T.C. picture T.C. · Aug 21, 2014

1) Why is the boost::dynamic_bitset so much slower than the std::bitset when calling set and flip?

Since std::bitset does not use dynamic allocation, and your bitset is a local variable, the compiler can easily determine that all the set's and flips and counts have no externally visible effect. As a result, it optimizes them all away, and your code basically ends up being a bunch of timing and printing calls.

Note that in the above assembly it doesn't even allocate stack space for the bitset. The whole thing basically vanished without a trace.

boost::dynamic_bitset allocates its buffer dynamically with new, which ends up calling ::operator new(), which can be an arbitrary overloaded version defined in a different translation unit. So it's very difficult for the compiler to prove that changes to the buffer returned are not visible externally.
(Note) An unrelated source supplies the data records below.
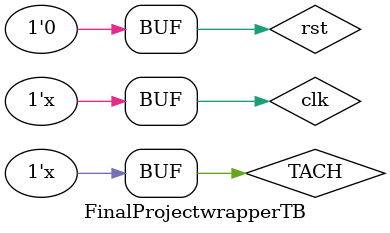
<source format=sv>
`timescale 1ns / 1ps


module FinalProjectwrapperTB;

logic rst;
logic clk; 
logic TACH;
logic MISO;
wire SPIclk;
wire CS;
wire PWM;
wire [15:0] led;
wire [3:0] D1_AN;     // 7 Segment Anodes for 4 digits
wire [7:0] D1_SEG;     // 7 Segement Cathodes for the symbols of each digit    


// Initate Unit Under Test
FinalProjectwrapper uut(  .Tach(TACH),
                          .rst(rst),
                          .clk(clk),
                          .MISO(MISO),
                          .SPIclk(SPIclk),
                          .CS(CS),
                          .PWM(PWM),
                          .led(led),
                          .D1_AN(D1_AN),
                          .D1_SEG(D1_SEG));
        
// Create TACH and Clock Signal
always begin
    #5 clk <= ~clk;
end

always begin
    #500000 TACH <= ~TACH;          // The Tach Signal is way slower in reality (faster here, for a better overview)
end 

// Simulate MISO Line
always @ (posedge(SPIclk)) begin 
    if (CS == 0) MISO <= ~MISO;       // Simply return an alternating MISO Signal to Simulate Sensor output   
    else MISO <= 0;
end
 
initial begin
    
    clk <= 0;
    TACH <= 0;
    MISO <= 0;
    rst <= 1;    // Wait for global reset
    #50 rst <= 0;

end    
endmodule

</source>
Your count loops for both std::bitset and boost::dynamic_bitset are optimized away because the compiler can easily see that count() doesn't change anything in the bitsets and you don't use the return value.

2) Why does calling reset have a huge negative effect on the speed of std::bitset?

I checked the source code of reset in GCC, and it calls a compiler intrinsic __builtin_memset, passing it a pointer to the buffer. When you pass a pointer to a stack variable to an external function, then the compiler is much more constrained in what it can remove, since changes in the variable may now be externally observable (for example, the function called could have stored a copy of the pointer somewhere and something can peek into it later).